ASSIGNMENT:
Your answer should be the lines below from the one with "ring mcp: (390, 317)" to the one with "middle pip: (312, 264)", both included, given again exactly and with nothing added.

MATERIAL SHOWN:
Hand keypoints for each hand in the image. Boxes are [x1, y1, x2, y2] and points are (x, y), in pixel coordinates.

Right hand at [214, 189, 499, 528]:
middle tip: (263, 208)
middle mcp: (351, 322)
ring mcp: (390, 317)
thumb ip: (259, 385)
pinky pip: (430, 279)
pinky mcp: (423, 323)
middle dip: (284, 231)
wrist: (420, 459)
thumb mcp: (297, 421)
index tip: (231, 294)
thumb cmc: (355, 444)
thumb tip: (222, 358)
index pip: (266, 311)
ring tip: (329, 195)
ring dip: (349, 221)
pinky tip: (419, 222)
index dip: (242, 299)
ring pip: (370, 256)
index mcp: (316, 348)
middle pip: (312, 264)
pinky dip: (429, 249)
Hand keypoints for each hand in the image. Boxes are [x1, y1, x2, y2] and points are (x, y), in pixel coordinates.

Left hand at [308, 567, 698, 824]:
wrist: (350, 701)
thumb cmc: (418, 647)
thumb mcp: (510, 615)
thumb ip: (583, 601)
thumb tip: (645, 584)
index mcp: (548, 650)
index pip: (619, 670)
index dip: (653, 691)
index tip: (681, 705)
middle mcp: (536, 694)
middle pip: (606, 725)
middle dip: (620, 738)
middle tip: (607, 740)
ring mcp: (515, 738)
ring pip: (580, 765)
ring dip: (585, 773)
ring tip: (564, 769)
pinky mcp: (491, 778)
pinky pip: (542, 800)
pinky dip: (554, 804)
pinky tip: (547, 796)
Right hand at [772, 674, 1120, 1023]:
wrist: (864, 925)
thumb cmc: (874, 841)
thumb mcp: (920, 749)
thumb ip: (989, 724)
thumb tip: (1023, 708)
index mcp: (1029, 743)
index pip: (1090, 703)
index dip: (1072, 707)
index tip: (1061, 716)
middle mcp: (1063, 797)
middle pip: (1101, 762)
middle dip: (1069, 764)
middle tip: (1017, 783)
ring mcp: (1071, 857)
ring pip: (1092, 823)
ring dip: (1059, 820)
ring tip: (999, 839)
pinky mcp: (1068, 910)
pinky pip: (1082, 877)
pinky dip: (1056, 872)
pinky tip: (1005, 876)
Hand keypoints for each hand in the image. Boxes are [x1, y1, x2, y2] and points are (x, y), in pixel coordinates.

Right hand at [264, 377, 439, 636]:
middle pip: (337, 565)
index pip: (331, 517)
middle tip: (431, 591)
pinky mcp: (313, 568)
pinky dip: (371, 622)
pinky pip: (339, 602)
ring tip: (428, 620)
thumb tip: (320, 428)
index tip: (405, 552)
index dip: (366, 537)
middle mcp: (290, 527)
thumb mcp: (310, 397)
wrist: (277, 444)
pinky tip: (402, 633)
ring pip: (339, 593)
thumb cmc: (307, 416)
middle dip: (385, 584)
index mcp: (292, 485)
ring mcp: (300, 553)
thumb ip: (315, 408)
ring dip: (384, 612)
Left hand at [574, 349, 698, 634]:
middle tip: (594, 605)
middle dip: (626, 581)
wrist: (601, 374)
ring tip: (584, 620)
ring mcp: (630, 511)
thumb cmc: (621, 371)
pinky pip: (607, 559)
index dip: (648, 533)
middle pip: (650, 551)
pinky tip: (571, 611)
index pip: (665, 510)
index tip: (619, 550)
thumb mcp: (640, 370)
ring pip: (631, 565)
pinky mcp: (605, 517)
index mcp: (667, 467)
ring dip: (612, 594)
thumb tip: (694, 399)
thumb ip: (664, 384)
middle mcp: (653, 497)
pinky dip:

EXERCISE ANSWER:
ring mcp: (390, 317)
thumb ip: (259, 385)
pinky pip: (430, 279)
pinky mcp: (423, 323)
middle dip: (284, 231)
wrist: (420, 459)
thumb mcp: (297, 421)
index tip: (231, 294)
thumb cmc: (355, 444)
thumb tip: (222, 358)
index pip: (266, 311)
ring tip: (329, 195)
ring dip: (349, 221)
pinky tip: (419, 222)
index dip: (242, 299)
ring pip: (370, 256)
index mcp: (316, 348)
middle pip: (312, 264)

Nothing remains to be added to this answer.